Jusque-là, la Conférence des Chefs d’Etat de l’Union africaine est restée de marbre face à la situation au Burundi dont la crise politique perdure depuis plus de 22 mois. Qui oserait jeter la première pierre au président burundais Pierre NKurunziza, si l’on sait que la quasi-totalité des Chefs d’Etat africains ont brisé le sceau de la limitation constitutionnelle des mandats dans leur propre pays alors que d’autres s’apprêtent à leur emboiter le pas.
Cette incurie des instances dirigeantes de l’Union Africaine a fini par jeter le dépit au sein de la communauté internationale, qui n’a réellement plus assez d’espoir pour démocratiser le continent. Face à la démission des grandes puissances et le recul du fameux droit à l’ingérence qui avait fleuri il y a quelques années, et qui constituait une véritable épée de Damoclès suspendue sur la tête des dictatures africaines, c’est le retour aux mandats à l’infini.

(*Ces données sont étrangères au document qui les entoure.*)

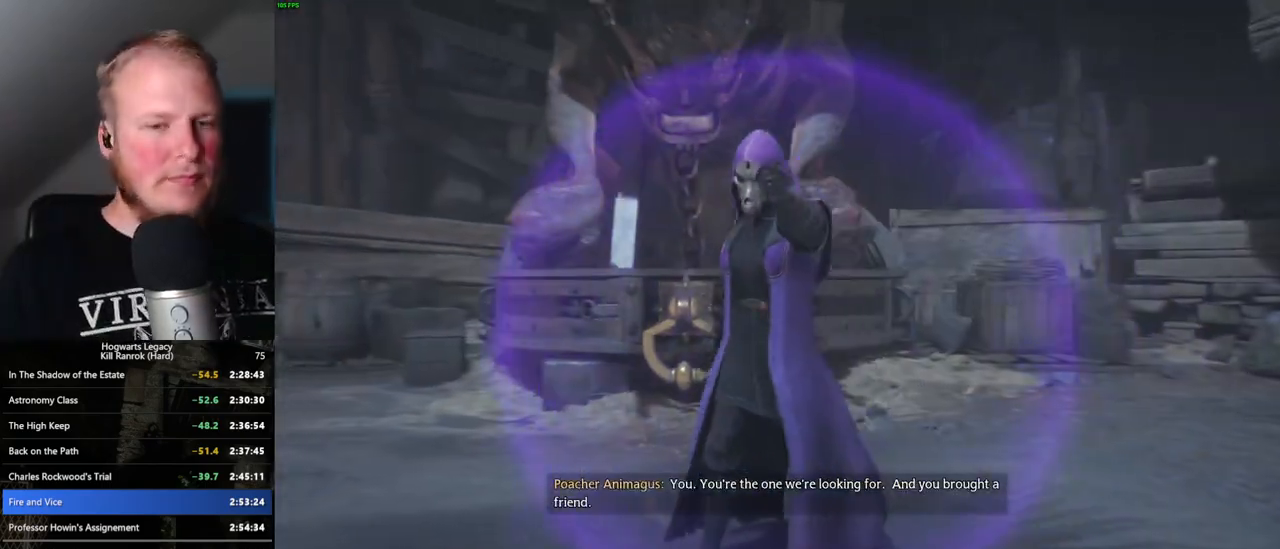
{"keys": [], "mouse": [], "events": []}
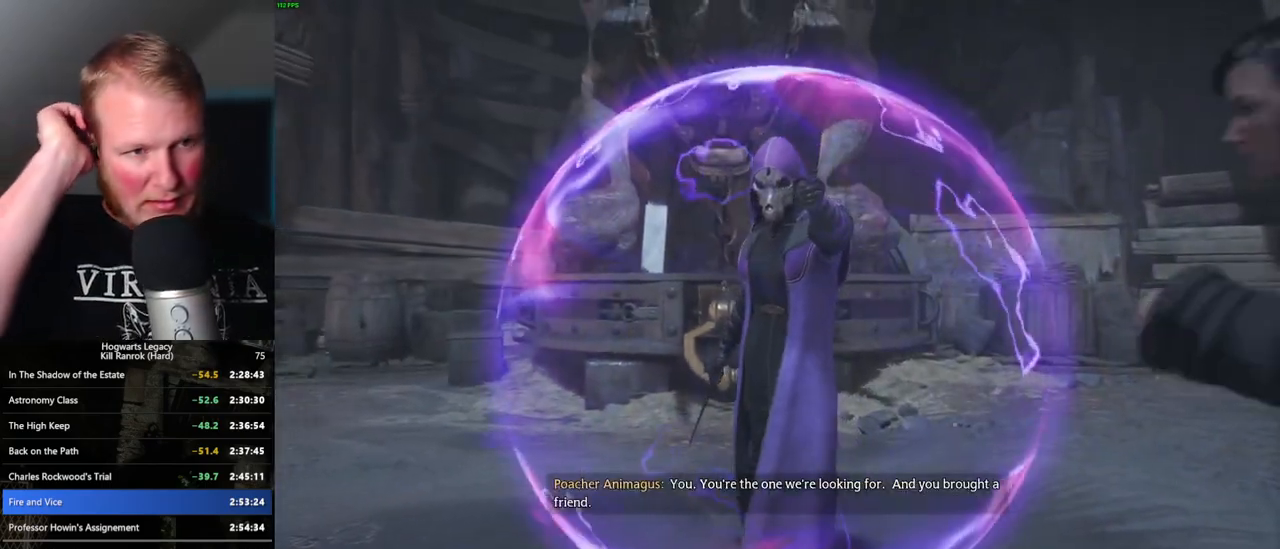
{"keys": [], "mouse": [], "events": []}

Alors que l’Amérique de Trump semble s’être engagé dans une longue hibernation, cultivant le repli sur soi, et que l’Europe se barricade face au terrorisme et à la vague d’immigrés clandestins, la bride est désormais lâchée aux dictateurs africains, dont l’ardeur pour les règnes interminables a été stoppée pendant quelques années par le rôle de gendarme de la démocratie que certaines puissances occidentales s’étaient arrogées.
C’est dans ce contexte que peut s’expliquer le revirement spectaculaire qui est en train de s’opérer en Mauritanie. Entre les déclarations intempestives de Mohamed Abdel Aziz il y a quelques mois, sur son engagement à respecter la Constitution et à quitter le pouvoir en 2019, et la campagne menée tambour battant ces jours-ci par ses lieutenants pour un 3ème mandat, quelque chose s’est passé.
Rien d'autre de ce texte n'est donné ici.